A woman walks past a Vancouver General Hospital billboard on April 8. (Jonathan Hayward/The Canadian Press - image credit)
A woman walks past a Vancouver General Hospital billboard on April 8. (Jonathan Hayward/The Canadian Press - image credit)

Over 18 months after the pandemic was declared, there are still gaps in what we know about people who are suffering with long-term symptoms of COVID-19, says the medical director of the disease's recovery clinic at Vancouver General Hospital.

"We've learned a lot and we also haven't at the same time," said Dr. Zachary Schwartz on CBC's On The Coast.

People diagnosed with COVID-19 who go on to have prolonged symptoms weeks or months after being infected are said to have "long COVID," also referred to as long-haul COVID.

Schwartz says at this point doctors are more able to identify what long COVID symptoms look like, the four most common ones being fatigue, breathlessness, cognitive dysfunction and mental health deterioration.

But, he said, "we still don't have a great sense of what's causing these prolonged symptoms."

"There's been lots of theories out there but we still don't have ... a great sense of why some people end up with such debilitating symptoms long term."

Even the exact number of people who have long COVID is not known for the Vancouver region, Schwartz said.
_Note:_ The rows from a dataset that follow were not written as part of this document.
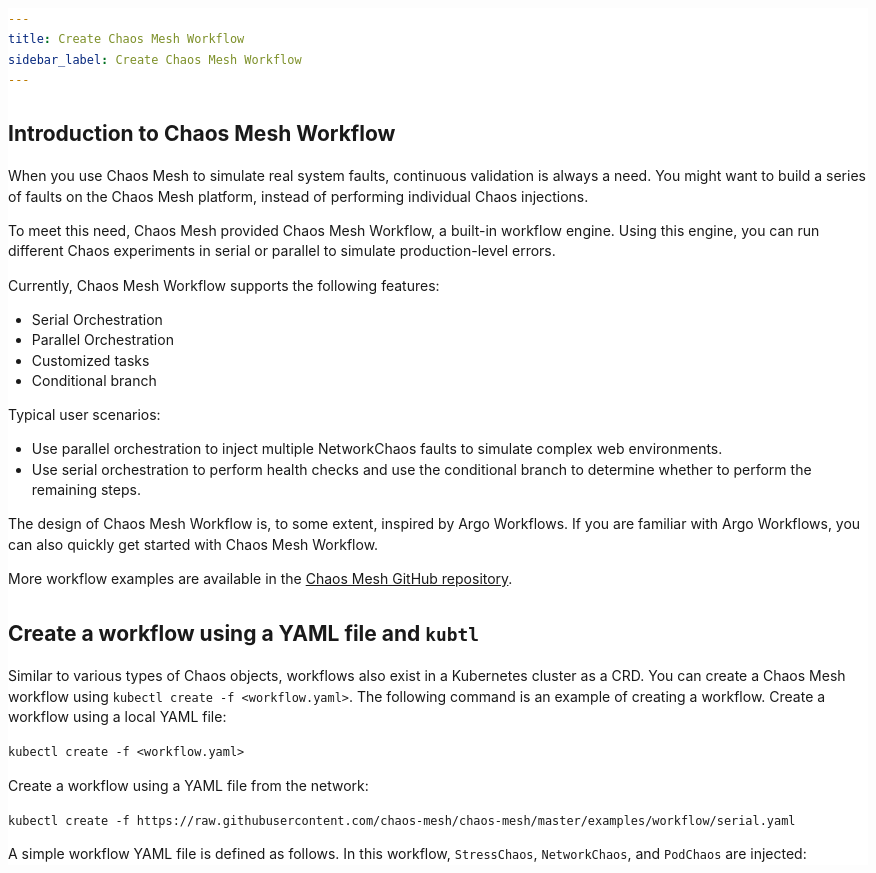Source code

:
 ```yaml
---
title: Create Chaos Mesh Workflow
sidebar_label: Create Chaos Mesh Workflow
---
```


## Introduction to Chaos Mesh Workflow

When you use Chaos Mesh to simulate real system faults, continuous validation is always a need. You might want to build a series of faults on the Chaos Mesh platform, instead of performing individual Chaos injections.

To meet this need, Chaos Mesh provided Chaos Mesh Workflow, a built-in workflow engine. Using this engine, you can run different Chaos experiments in serial or parallel to simulate production-level errors.

Currently, Chaos Mesh Workflow supports the following features:

- Serial Orchestration
- Parallel Orchestration
- Customized tasks
- Conditional branch

Typical user scenarios:

- Use parallel orchestration to inject multiple NetworkChaos faults to simulate complex web environments.
- Use serial orchestration to perform health checks and use the conditional branch to determine whether to perform the remaining steps.

The design of Chaos Mesh Workflow is, to some extent, inspired by Argo Workflows. If you are familiar with Argo Workflows, you can also quickly get started with Chaos Mesh Workflow.

More workflow examples are available in the [Chaos Mesh GitHub repository](https://github.com/chaos-mesh/chaos-mesh/tree/master/examples/workflow).

## Create a workflow using a YAML file and `kubtl`

Similar to various types of Chaos objects, workflows also exist in a Kubernetes cluster as a CRD. You can create a Chaos Mesh workflow using `kubectl create -f <workflow.yaml>`. The following command is an example of creating a workflow. Create a workflow using a local YAML file:

```shell
kubectl create -f <workflow.yaml>
```

Create a workflow using a YAML file from the network:

```shell
kubectl create -f https://raw.githubusercontent.com/chaos-mesh/chaos-mesh/master/examples/workflow/serial.yaml
```

A simple workflow YAML file is defined as follows. In this workflow, `StressChaos`, `NetworkChaos`, and `PodChaos` are injected:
International studies suggest 10 to 20 per cent of COVID patients have lingering sickness at the three-month mark.

Schwartz estimates that the most debilitating cases probably make up between one and three per cent of those infected.

"[Those numbers] don't sound too too high, but when you apply that to a population level, it can build up very rapidly," he said

To date in British Columbia there have been 180,937 confirmed cases of COVID-19 and 1,910 people have died from the disease.

Schwartz, along with his counterparts in other post-COVID recovery clinics in Vancouver and Surrey, are still working on developing treatments for the prolonged disease.

"We have social workers with stress management classes. We have occupational therapists teaching individuals how to manage their cognitive side effects. But there's no specific treatment," he said.

"It's becoming better known that this is a real disease. [And] I think as more people realize that this is a real illness, the patients will have more support."

Schwartz says while his team waits to see what happens with the delta variant — which is driving the fourth wave of the pandemic, having only became predominant within the past few months — he says the best way to protect yourself from long COVID is not to get COVID in the first place.

"The treatment is truly the vaccination. I hate to say it like that, but if you don't get COVID-19, you won't get the long-haul symptoms," he said.

He added that data from international studies shows that even in breakthrough infections, the likelihood of developing long-term symptoms is about half if you are vaccinated.